* [EXTRACTED DATA]:
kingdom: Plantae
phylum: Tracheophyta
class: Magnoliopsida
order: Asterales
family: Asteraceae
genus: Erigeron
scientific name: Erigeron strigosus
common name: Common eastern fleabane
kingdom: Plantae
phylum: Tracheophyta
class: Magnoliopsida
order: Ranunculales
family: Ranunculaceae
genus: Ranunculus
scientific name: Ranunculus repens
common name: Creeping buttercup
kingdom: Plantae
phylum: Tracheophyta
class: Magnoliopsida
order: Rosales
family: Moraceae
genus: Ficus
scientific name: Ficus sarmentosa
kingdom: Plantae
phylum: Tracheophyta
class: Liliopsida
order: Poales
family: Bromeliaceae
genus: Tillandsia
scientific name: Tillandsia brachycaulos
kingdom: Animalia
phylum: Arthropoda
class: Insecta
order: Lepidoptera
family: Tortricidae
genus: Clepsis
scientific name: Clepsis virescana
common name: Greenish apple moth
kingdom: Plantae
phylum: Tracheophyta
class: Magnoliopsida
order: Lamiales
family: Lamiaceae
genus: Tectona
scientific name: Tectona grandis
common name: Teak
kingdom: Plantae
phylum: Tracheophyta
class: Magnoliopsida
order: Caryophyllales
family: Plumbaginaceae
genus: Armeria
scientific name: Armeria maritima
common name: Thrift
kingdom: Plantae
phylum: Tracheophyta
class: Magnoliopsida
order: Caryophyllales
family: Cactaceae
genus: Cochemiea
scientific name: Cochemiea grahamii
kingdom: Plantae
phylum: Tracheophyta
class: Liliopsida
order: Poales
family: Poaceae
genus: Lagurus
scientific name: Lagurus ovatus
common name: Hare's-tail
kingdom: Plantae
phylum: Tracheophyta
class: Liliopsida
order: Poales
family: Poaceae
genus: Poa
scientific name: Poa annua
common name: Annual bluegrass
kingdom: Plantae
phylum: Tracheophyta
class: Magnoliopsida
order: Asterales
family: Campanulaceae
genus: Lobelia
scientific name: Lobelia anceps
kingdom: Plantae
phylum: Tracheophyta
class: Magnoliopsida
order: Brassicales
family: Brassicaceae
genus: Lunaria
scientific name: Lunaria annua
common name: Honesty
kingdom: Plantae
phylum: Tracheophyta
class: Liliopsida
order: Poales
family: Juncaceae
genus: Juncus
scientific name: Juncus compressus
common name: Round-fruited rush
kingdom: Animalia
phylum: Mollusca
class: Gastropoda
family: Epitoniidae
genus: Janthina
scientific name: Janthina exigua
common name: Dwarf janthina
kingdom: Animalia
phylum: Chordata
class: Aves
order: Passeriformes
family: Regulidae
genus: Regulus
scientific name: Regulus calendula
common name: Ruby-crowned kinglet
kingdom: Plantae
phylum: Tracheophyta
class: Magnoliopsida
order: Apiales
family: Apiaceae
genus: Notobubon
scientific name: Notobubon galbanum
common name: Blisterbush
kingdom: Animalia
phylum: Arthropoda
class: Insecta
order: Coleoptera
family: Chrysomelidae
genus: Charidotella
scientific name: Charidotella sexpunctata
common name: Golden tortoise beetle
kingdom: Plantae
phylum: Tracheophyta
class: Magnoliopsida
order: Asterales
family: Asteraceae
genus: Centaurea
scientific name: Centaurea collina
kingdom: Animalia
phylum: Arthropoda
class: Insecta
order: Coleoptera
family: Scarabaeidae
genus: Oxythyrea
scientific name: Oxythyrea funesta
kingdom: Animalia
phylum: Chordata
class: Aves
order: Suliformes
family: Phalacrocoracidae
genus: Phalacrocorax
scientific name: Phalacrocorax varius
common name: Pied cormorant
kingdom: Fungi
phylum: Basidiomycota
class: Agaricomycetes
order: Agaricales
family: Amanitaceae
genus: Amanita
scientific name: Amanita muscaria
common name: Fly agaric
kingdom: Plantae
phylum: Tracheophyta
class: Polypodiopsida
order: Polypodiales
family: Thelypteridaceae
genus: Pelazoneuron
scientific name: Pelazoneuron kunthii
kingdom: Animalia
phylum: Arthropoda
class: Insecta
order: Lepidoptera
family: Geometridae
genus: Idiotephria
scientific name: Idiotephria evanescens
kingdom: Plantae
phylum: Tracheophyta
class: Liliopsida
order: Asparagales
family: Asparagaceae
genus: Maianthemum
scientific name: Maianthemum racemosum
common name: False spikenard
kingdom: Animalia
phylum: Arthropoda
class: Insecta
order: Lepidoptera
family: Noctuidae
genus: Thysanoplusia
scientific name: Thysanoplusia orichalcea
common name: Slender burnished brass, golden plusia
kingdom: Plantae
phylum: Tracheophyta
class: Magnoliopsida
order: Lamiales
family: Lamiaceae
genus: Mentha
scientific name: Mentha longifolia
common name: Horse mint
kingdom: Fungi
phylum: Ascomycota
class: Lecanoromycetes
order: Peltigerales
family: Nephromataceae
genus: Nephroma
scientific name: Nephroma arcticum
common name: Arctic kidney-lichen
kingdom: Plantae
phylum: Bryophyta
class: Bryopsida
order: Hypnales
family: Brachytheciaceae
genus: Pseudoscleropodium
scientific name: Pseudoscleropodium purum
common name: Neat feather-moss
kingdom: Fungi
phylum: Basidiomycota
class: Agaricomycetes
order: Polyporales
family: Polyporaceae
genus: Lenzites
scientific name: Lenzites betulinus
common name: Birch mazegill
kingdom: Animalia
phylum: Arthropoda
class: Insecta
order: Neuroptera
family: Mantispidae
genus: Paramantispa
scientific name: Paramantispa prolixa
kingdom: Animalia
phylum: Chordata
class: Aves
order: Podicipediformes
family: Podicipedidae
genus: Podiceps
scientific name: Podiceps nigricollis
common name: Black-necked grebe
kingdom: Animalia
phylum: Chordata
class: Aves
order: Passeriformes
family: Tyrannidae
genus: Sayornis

* [PROBLEM REQUIREMENTS]: Repeat every line of the material above word for word, in the same order, from the first line to the last.

* [FINISHED TASK]:
kingdom: Plantae
phylum: Tracheophyta
class: Magnoliopsida
order: Asterales
family: Asteraceae
genus: Erigeron
scientific name: Erigeron strigosus
common name: Common eastern fleabane
kingdom: Plantae
phylum: Tracheophyta
class: Magnoliopsida
order: Ranunculales
family: Ranunculaceae
genus: Ranunculus
scientific name: Ranunculus repens
common name: Creeping buttercup
kingdom: Plantae
phylum: Tracheophyta
class: Magnoliopsida
order: Rosales
family: Moraceae
genus: Ficus
scientific name: Ficus sarmentosa
kingdom: Plantae
phylum: Tracheophyta
class: Liliopsida
order: Poales
family: Bromeliaceae
genus: Tillandsia
scientific name: Tillandsia brachycaulos
kingdom: Animalia
phylum: Arthropoda
class: Insecta
order: Lepidoptera
family: Tortricidae
genus: Clepsis
scientific name: Clepsis virescana
common name: Greenish apple moth
kingdom: Plantae
phylum: Tracheophyta
class: Magnoliopsida
order: Lamiales
family: Lamiaceae
genus: Tectona
scientific name: Tectona grandis
common name: Teak
kingdom: Plantae
phylum: Tracheophyta
class: Magnoliopsida
order: Caryophyllales
family: Plumbaginaceae
genus: Armeria
scientific name: Armeria maritima
common name: Thrift
kingdom: Plantae
phylum: Tracheophyta
class: Magnoliopsida
order: Caryophyllales
family: Cactaceae
genus: Cochemiea
scientific name: Cochemiea grahamii
kingdom: Plantae
phylum: Tracheophyta
class: Liliopsida
order: Poales
family: Poaceae
genus: Lagurus
scientific name: Lagurus ovatus
common name: Hare's-tail
kingdom: Plantae
phylum: Tracheophyta
class: Liliopsida
order: Poales
family: Poaceae
genus: Poa
scientific name: Poa annua
common name: Annual bluegrass
kingdom: Plantae
phylum: Tracheophyta
class: Magnoliopsida
order: Asterales
family: Campanulaceae
genus: Lobelia
scientific name: Lobelia anceps
kingdom: Plantae
phylum: Tracheophyta
class: Magnoliopsida
order: Brassicales
family: Brassicaceae
genus: Lunaria
scientific name: Lunaria annua
common name: Honesty
kingdom: Plantae
phylum: Tracheophyta
class: Liliopsida
order: Poales
family: Juncaceae
genus: Juncus
scientific name: Juncus compressus
common name: Round-fruited rush
kingdom: Animalia
phylum: Mollusca
class: Gastropoda
family: Epitoniidae
genus: Janthina
scientific name: Janthina exigua
common name: Dwarf janthina
kingdom: Animalia
phylum: Chordata
class: Aves
order: Passeriformes
family: Regulidae
genus: Regulus
scientific name: Regulus calendula
common name: Ruby-crowned kinglet
kingdom: Plantae
phylum: Tracheophyta
class: Magnoliopsida
order: Apiales
family: Apiaceae
genus: Notobubon
scientific name: Notobubon galbanum
common name: Blisterbush
kingdom: Animalia
phylum: Arthropoda
class: Insecta
order: Coleoptera
family: Chrysomelidae
genus: Charidotella
scientific name: Charidotella sexpunctata
common name: Golden tortoise beetle
kingdom: Plantae
phylum: Tracheophyta
class: Magnoliopsida
order: Asterales
family: Asteraceae
genus: Centaurea
scientific name: Centaurea collina
kingdom: Animalia
phylum: Arthropoda
class: Insecta
order: Coleoptera
family: Scarabaeidae
genus: Oxythyrea
scientific name: Oxythyrea funesta
kingdom: Animalia
phylum: Chordata
class: Aves
order: Suliformes
family: Phalacrocoracidae
genus: Phalacrocorax
scientific name: Phalacrocorax varius
common name: Pied cormorant
kingdom: Fungi
phylum: Basidiomycota
class: Agaricomycetes
order: Agaricales
family: Amanitaceae
genus: Amanita
scientific name: Amanita muscaria
common name: Fly agaric
kingdom: Plantae
phylum: Tracheophyta
class: Polypodiopsida
order: Polypodiales
family: Thelypteridaceae
genus: Pelazoneuron
scientific name: Pelazoneuron kunthii
kingdom: Animalia
phylum: Arthropoda
class: Insecta
order: Lepidoptera
family: Geometridae
genus: Idiotephria
scientific name: Idiotephria evanescens
kingdom: Plantae
phylum: Tracheophyta
class: Liliopsida
order: Asparagales
family: Asparagaceae
genus: Maianthemum
scientific name: Maianthemum racemosum
common name: False spikenard
kingdom: Animalia
phylum: Arthropoda
class: Insecta
order: Lepidoptera
family: Noctuidae
genus: Thysanoplusia
scientific name: Thysanoplusia orichalcea
common name: Slender burnished brass, golden plusia
kingdom: Plantae
phylum: Tracheophyta
class: Magnoliopsida
order: Lamiales
family: Lamiaceae
genus: Mentha
scientific name: Mentha longifolia
common name: Horse mint
kingdom: Fungi
phylum: Ascomycota
class: Lecanoromycetes
order: Peltigerales
family: Nephromataceae
genus: Nephroma
scientific name: Nephroma arcticum
common name: Arctic kidney-lichen
kingdom: Plantae
phylum: Bryophyta
class: Bryopsida
order: Hypnales
family: Brachytheciaceae
genus: Pseudoscleropodium
scientific name: Pseudoscleropodium purum
common name: Neat feather-moss
kingdom: Fungi
phylum: Basidiomycota
class: Agaricomycetes
order: Polyporales
family: Polyporaceae
genus: Lenzites
scientific name: Lenzites betulinus
common name: Birch mazegill
kingdom: Animalia
phylum: Arthropoda
class: Insecta
order: Neuroptera
family: Mantispidae
genus: Paramantispa
scientific name: Paramantispa prolixa
kingdom: Animalia
phylum: Chordata
class: Aves
order: Podicipediformes
family: Podicipedidae
genus: Podiceps
scientific name: Podiceps nigricollis
common name: Black-necked grebe
kingdom: Animalia
phylum: Chordata
class: Aves
order: Passeriformes
family: Tyrannidae
genus: Sayornis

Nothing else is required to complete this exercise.